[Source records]
# # # #

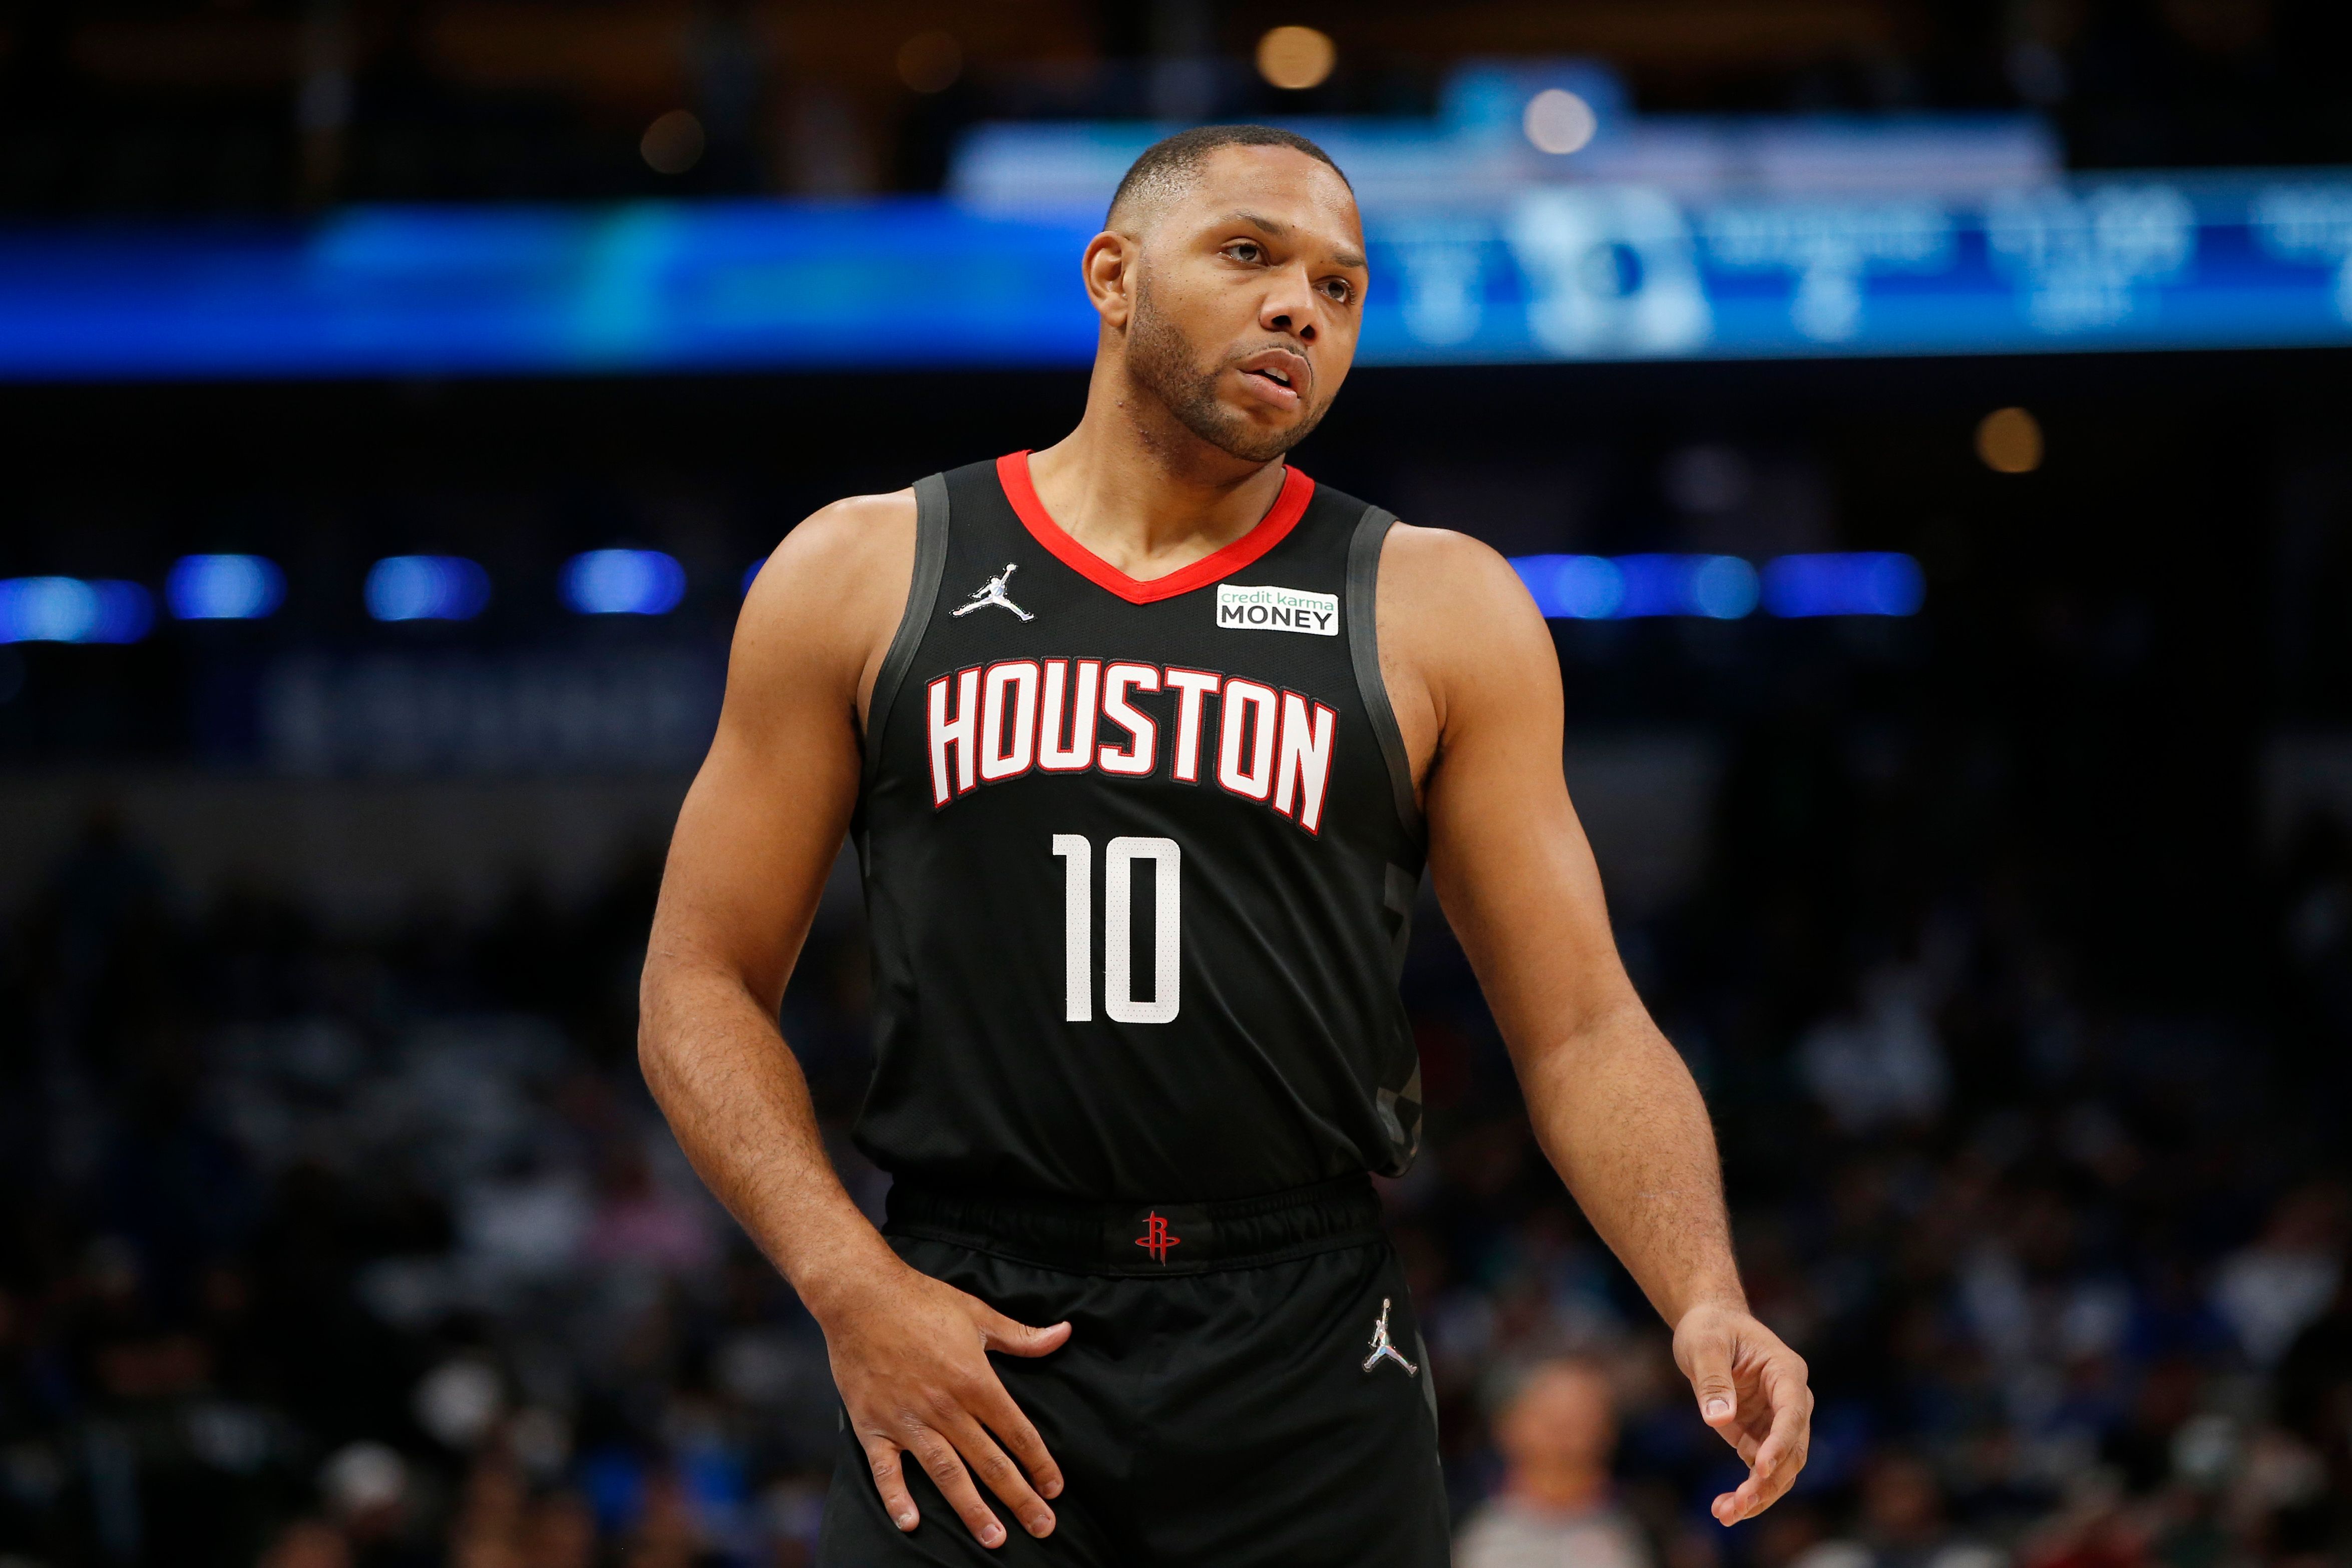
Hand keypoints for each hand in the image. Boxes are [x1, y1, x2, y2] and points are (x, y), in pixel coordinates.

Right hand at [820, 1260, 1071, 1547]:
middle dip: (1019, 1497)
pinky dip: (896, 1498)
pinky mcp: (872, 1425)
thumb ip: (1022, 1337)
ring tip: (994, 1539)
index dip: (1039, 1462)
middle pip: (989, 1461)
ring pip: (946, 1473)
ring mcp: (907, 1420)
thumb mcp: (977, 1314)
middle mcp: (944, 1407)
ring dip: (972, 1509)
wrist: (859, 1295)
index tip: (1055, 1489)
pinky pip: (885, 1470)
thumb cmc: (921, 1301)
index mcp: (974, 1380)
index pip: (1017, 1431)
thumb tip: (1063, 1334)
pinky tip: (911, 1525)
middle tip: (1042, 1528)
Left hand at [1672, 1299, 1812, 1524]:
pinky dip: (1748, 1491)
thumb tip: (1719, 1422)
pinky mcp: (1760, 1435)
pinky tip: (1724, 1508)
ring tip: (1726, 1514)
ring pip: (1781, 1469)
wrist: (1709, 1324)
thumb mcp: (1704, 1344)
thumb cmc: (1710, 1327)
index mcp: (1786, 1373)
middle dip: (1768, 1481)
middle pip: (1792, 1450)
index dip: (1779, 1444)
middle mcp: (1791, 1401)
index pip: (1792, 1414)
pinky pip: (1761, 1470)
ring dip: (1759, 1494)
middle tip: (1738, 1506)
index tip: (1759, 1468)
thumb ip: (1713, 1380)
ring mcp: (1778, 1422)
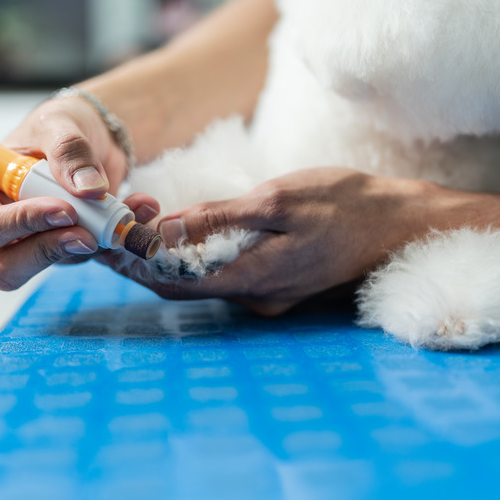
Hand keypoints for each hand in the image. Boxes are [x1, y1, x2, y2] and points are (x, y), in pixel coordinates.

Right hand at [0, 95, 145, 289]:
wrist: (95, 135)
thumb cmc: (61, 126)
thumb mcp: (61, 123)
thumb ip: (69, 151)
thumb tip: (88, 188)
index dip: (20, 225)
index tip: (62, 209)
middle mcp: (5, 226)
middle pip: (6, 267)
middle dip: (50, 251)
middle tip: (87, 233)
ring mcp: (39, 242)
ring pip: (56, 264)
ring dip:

# # # #

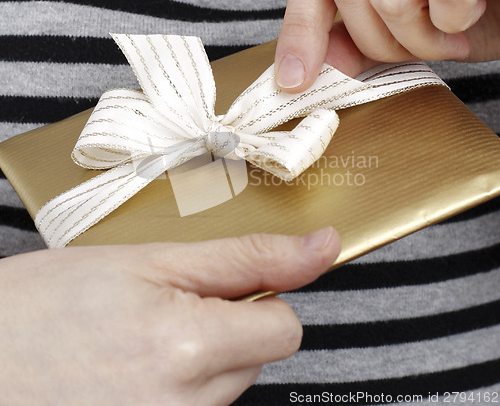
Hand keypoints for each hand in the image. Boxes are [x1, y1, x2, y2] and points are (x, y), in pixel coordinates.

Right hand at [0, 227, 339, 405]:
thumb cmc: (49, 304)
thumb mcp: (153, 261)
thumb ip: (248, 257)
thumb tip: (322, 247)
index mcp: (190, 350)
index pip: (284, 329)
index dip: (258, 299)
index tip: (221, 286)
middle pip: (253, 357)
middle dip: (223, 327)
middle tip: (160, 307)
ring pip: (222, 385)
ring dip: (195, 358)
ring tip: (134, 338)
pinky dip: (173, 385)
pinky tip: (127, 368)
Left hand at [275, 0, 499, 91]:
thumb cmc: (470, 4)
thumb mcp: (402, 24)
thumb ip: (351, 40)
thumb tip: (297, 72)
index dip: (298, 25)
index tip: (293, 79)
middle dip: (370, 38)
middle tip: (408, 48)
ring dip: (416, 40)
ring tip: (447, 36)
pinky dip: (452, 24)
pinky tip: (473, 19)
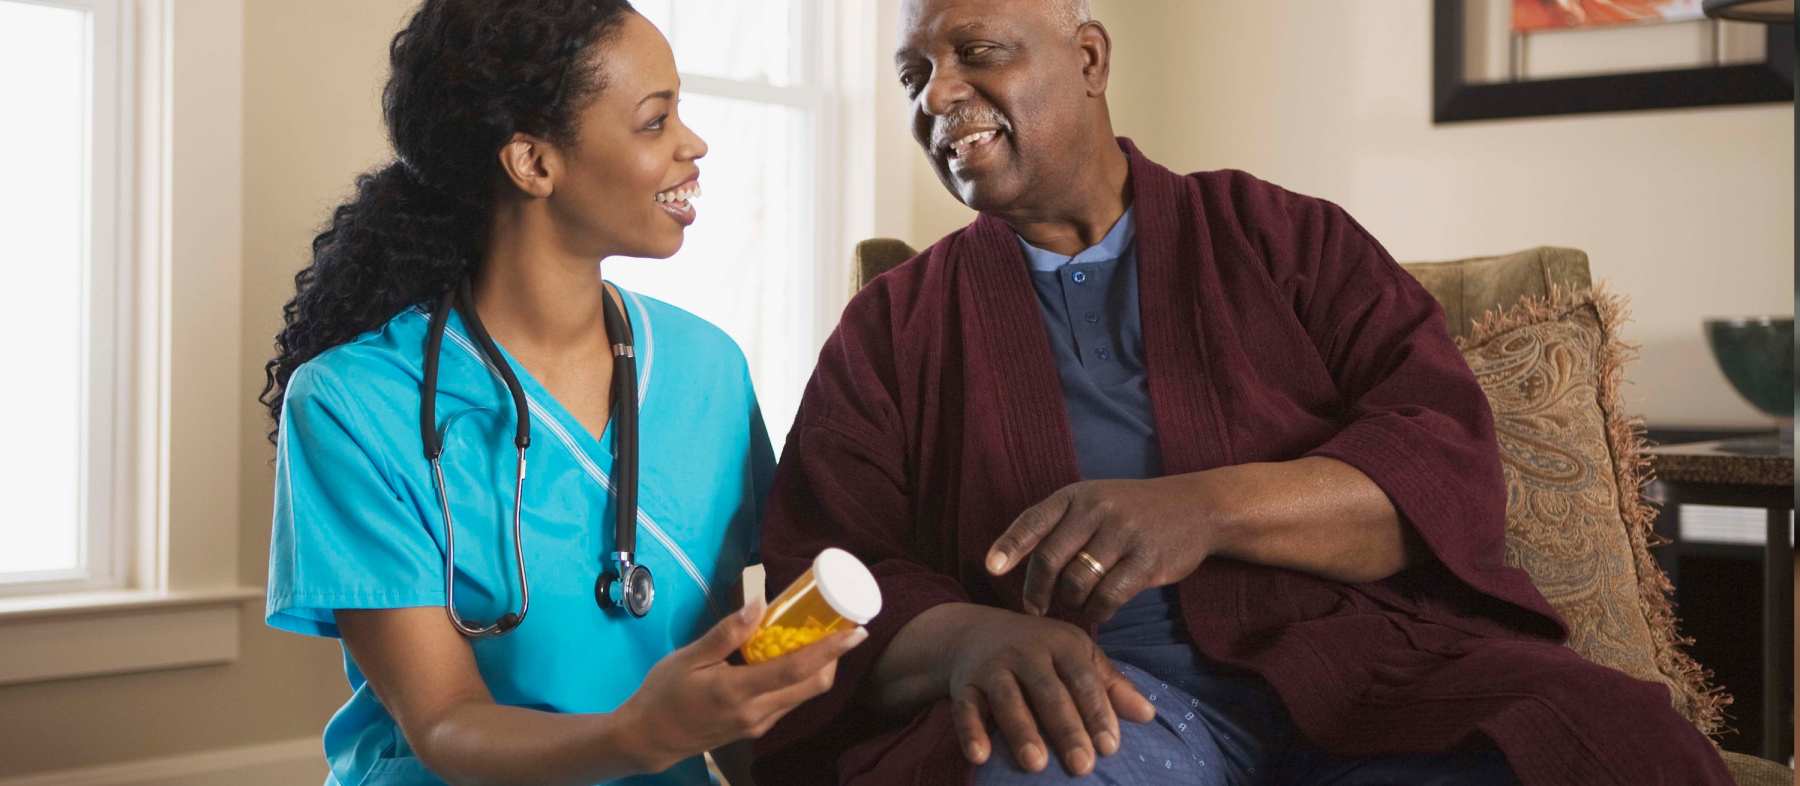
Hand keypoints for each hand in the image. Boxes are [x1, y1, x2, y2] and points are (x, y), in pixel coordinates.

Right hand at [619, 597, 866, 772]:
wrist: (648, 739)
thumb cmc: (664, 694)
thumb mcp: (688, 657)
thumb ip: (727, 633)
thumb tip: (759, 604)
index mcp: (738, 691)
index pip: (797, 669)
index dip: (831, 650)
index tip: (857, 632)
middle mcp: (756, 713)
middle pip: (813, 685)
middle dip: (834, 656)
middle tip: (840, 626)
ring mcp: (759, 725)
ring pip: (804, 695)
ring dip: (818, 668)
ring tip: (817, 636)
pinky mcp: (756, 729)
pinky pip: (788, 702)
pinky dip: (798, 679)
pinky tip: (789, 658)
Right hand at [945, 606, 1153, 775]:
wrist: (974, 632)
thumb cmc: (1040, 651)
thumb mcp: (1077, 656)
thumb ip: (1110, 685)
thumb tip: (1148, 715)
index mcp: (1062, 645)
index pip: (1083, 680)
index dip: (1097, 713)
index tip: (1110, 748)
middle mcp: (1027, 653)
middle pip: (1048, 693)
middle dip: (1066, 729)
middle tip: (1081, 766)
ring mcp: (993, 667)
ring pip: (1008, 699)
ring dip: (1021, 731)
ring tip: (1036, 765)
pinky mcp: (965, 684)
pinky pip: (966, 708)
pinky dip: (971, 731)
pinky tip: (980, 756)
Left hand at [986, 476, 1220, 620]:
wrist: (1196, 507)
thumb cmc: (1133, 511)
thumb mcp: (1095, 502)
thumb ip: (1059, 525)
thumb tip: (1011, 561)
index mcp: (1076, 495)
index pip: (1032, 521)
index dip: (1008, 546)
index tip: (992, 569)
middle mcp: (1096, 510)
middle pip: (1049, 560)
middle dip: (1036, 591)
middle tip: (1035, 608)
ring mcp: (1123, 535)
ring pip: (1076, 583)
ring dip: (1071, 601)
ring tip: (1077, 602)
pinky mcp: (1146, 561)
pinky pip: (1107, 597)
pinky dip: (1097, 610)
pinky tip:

# # # #

### What is expected
Filter the lines above, keeping each one that contains the string "Left".

### Solution to this exercise
Left hand at [1672, 1299, 1812, 1524]:
Left hand at [275, 0, 499, 91]:
Left hand at [986, 476, 1220, 620]:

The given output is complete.